ボルトン氏著書の抜粋からはこれまでに、トランプ大統領が昨年6月に中国の習近平国家主席と会談した際、自身の再選の支援を要請していたことなどが明るみに出ている。さらに抜粋によると、ボルトン氏は大統領弾劾調査について「トランプ氏の外交政策全般にわたってもっと時間をかけて組織的に調べていれば、弾劾裁判の結果は違ったものになっていた可能性は十分にあった」と主張している。[nL4N2DU4CU]

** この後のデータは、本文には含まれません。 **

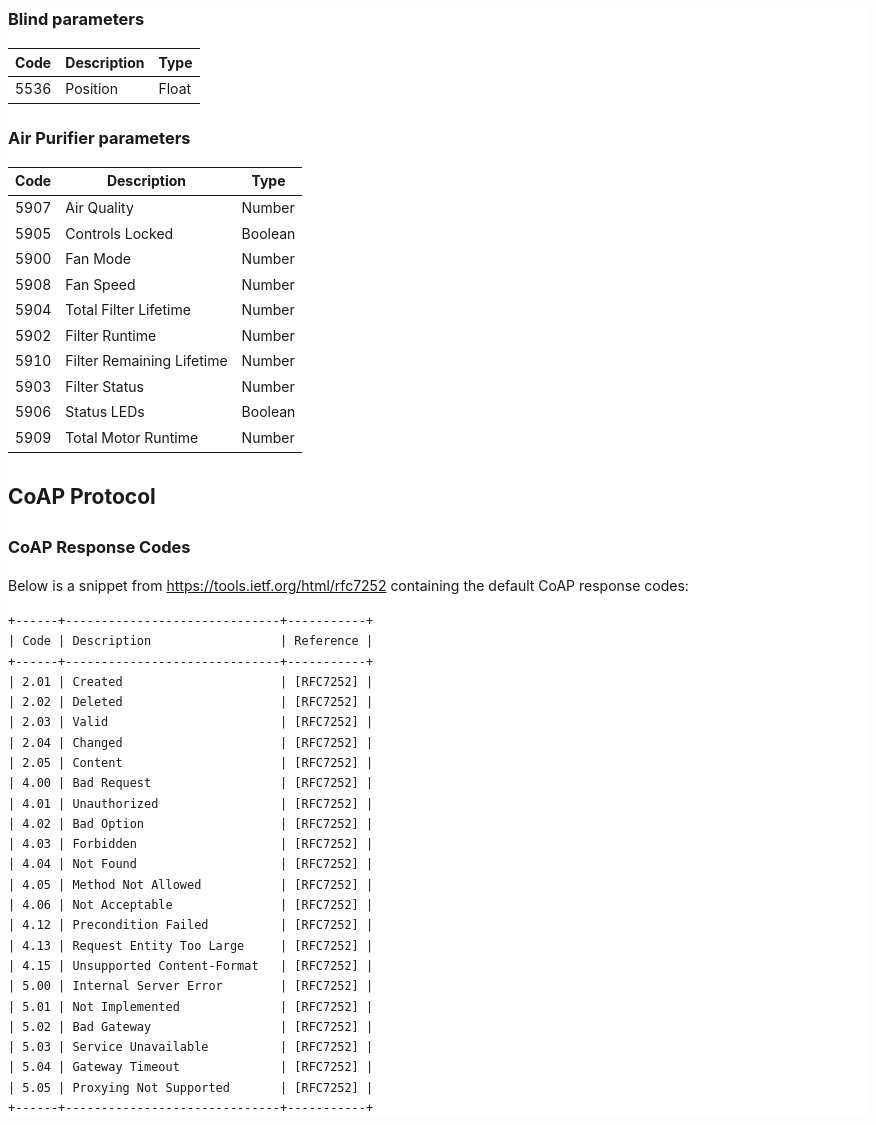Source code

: ### Blind parameters
| Code | Description | Type  |
|------|-------------|-------|
| 5536 | Position    | Float |

### Air Purifier parameters
| Code  | Description               | Type    |
|-------|---------------------------|---------|
| 5907  | Air Quality               | Number  |
| 5905  | Controls Locked           | Boolean |
| 5900  | Fan Mode                  | Number  |
| 5908  | Fan Speed                 | Number  |
| 5904  | Total Filter Lifetime     | Number  |
| 5902  | Filter Runtime            | Number  |
| 5910  | Filter Remaining Lifetime | Number  |
| 5903  | Filter Status             | Number  |
| 5906  | Status LEDs               | Boolean |
| 5909  | Total Motor Runtime       | Number  |

## CoAP Protocol

### CoAP Response Codes
Below is a snippet from https://tools.ietf.org/html/rfc7252 containing the default CoAP response codes:
```
+------+------------------------------+-----------+
| Code | Description                  | Reference |
+------+------------------------------+-----------+
| 2.01 | Created                      | [RFC7252] |
| 2.02 | Deleted                      | [RFC7252] |
| 2.03 | Valid                        | [RFC7252] |
| 2.04 | Changed                      | [RFC7252] |
| 2.05 | Content                      | [RFC7252] |
| 4.00 | Bad Request                  | [RFC7252] |
| 4.01 | Unauthorized                 | [RFC7252] |
| 4.02 | Bad Option                   | [RFC7252] |
| 4.03 | Forbidden                    | [RFC7252] |
| 4.04 | Not Found                    | [RFC7252] |
| 4.05 | Method Not Allowed           | [RFC7252] |
| 4.06 | Not Acceptable               | [RFC7252] |
| 4.12 | Precondition Failed          | [RFC7252] |
| 4.13 | Request Entity Too Large     | [RFC7252] |
| 4.15 | Unsupported Content-Format   | [RFC7252] |
| 5.00 | Internal Server Error        | [RFC7252] |
| 5.01 | Not Implemented              | [RFC7252] |
| 5.02 | Bad Gateway                  | [RFC7252] |
| 5.03 | Service Unavailable          | [RFC7252] |
| 5.04 | Gateway Timeout              | [RFC7252] |
| 5.05 | Proxying Not Supported       | [RFC7252] |
+------+------------------------------+-----------+
```
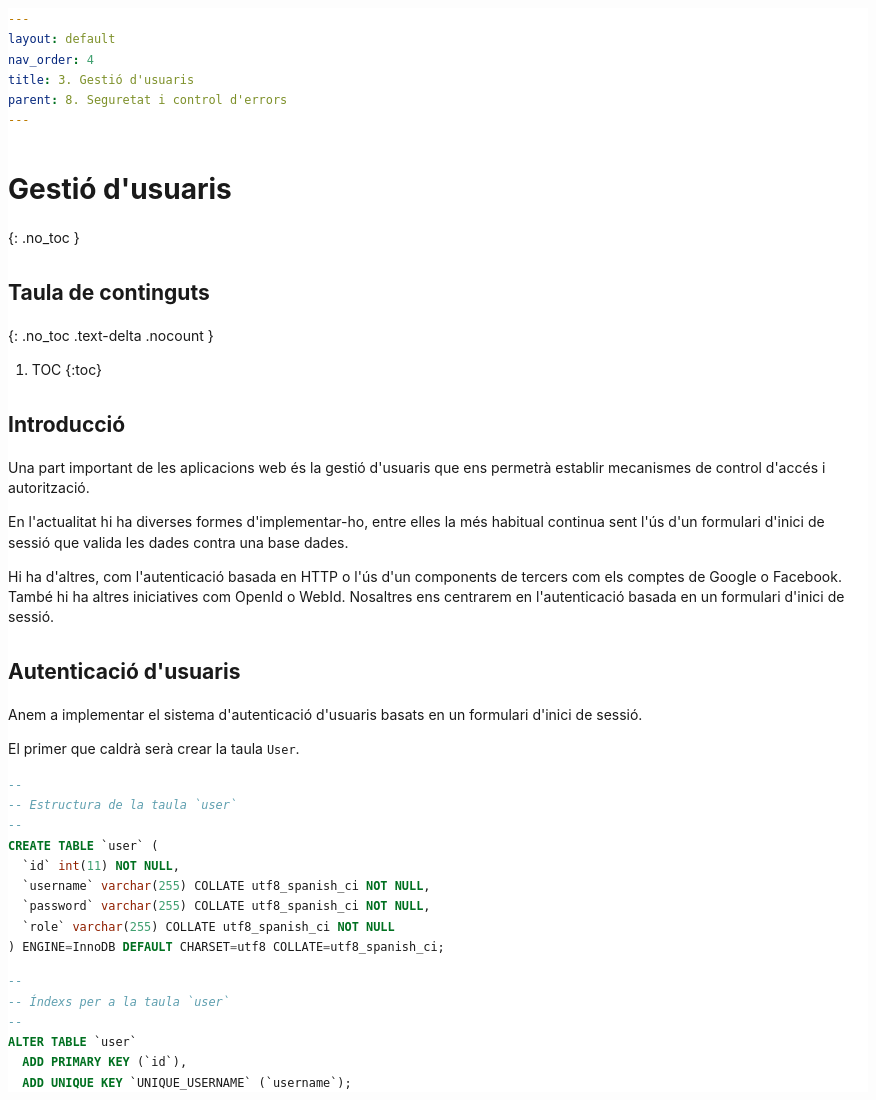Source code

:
```yaml
---
layout: default
nav_order: 4
title: 3. Gestió d'usuaris
parent: 8. Seguretat i control d'errors 
---
```


# Gestió d'usuaris 
{: .no_toc }

## Taula de continguts
{: .no_toc .text-delta  .nocount }

1. TOC
{:toc}

## Introducció
Una part important de les aplicacions web és la gestió d'usuaris que 
ens permetrà establir mecanismes de control d'accés i autorització.

En l'actualitat hi ha diverses formes d'implementar-ho, entre elles
la més habitual continua sent l'ús d'un formulari d'inici de sessió que valida les dades
contra una base dades.

Hi ha d'altres, com l'autenticació basada en HTTP o l'ús d'un components de tercers com 
els comptes de Google o Facebook. També hi ha altres iniciatives com OpenId o WebId.
Nosaltres ens centrarem en l'autenticació basada en un formulari d'inici de sessió.

## Autenticació d'usuaris

Anem a implementar el sistema d'autenticació d'usuaris basats en un formulari d'inici de sessió.

El primer que caldrà serà crear la taula `User`.

```sql
--
-- Estructura de la taula `user`
--
CREATE TABLE `user` (
  `id` int(11) NOT NULL,
  `username` varchar(255) COLLATE utf8_spanish_ci NOT NULL,
  `password` varchar(255) COLLATE utf8_spanish_ci NOT NULL,
  `role` varchar(255) COLLATE utf8_spanish_ci NOT NULL
) ENGINE=InnoDB DEFAULT CHARSET=utf8 COLLATE=utf8_spanish_ci;
```

```sql
--
-- Índexs per a la taula `user`
--
ALTER TABLE `user`
  ADD PRIMARY KEY (`id`),
  ADD UNIQUE KEY `UNIQUE_USERNAME` (`username`);
``` 

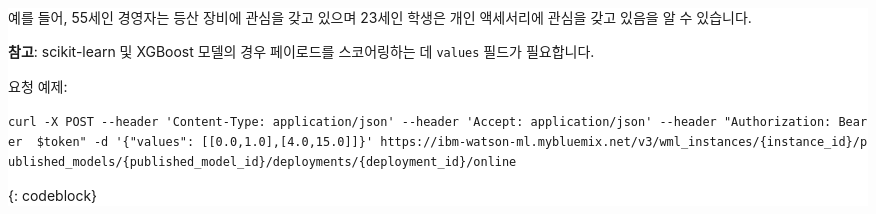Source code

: 예를 들어, 55세인 경영자는 등산 장비에 관심을 갖고 있으며
23세인 학생은 개인 액세서리에 관심을 갖고 있음을 알 수 있습니다. 

**참고**: scikit-learn 및 XGBoost 모델의 경우 페이로드를 스코어링하는 데 `values` 필드가 필요합니다.

요청 예제: 

```
curl -X POST --header 'Content-Type: application/json' --header 'Accept: application/json' --header "Authorization: Bearer  $token" -d '{"values": [[0.0,1.0],[4.0,15.0]]}' https://ibm-watson-ml.mybluemix.net/v3/wml_instances/{instance_id}/published_models/{published_model_id}/deployments/{deployment_id}/online
```
{: codeblock}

ボルトン氏は著書で、2018年の米朝首脳会談中にポンペオ米国務長官からトランプ氏をののしるメモを受け取っていたことも暴露。

ポンペオ長官は18日の声明で、この件には触れないまま、ボルトン氏は嘘を並べ立てていると非難。「ボルトン氏の最後の公務が米国を傷つける裏切り行為となることは残念であり、危険だ」とした。

また、トランプ政権は中国政府によるウイグル族などイスラム教少数民族の弾圧を強く批判してきたが、暴露本によると、トランプ氏は習氏との昨年6月の会談では中国の政策を容認したという。

民主党上院トップのシューマー院内総務は、暴露本の内容は、中国の新型コロナウイルス流行への対応を当初称賛し、中国の人権侵害には沈黙を続けるといったトランプ氏の中国への姿勢を説明するものだと発言。「トランプ大統領にはもはや対中政策を任せられない」と語った。

一方、ナバロ大統領補佐官(通商製造政策局長)は、トランプ氏が中国が米国から農作物を購入することで自身の再選を支援するよう習氏に求めたとするボルトン氏の主張を否定。「そんな話は聞いていない。ボルトン氏の描写は私の捉え方と違う」と記者団に語った。

トランプ氏は暴露本は「嘘の寄せ集め」だとして内容を否定している。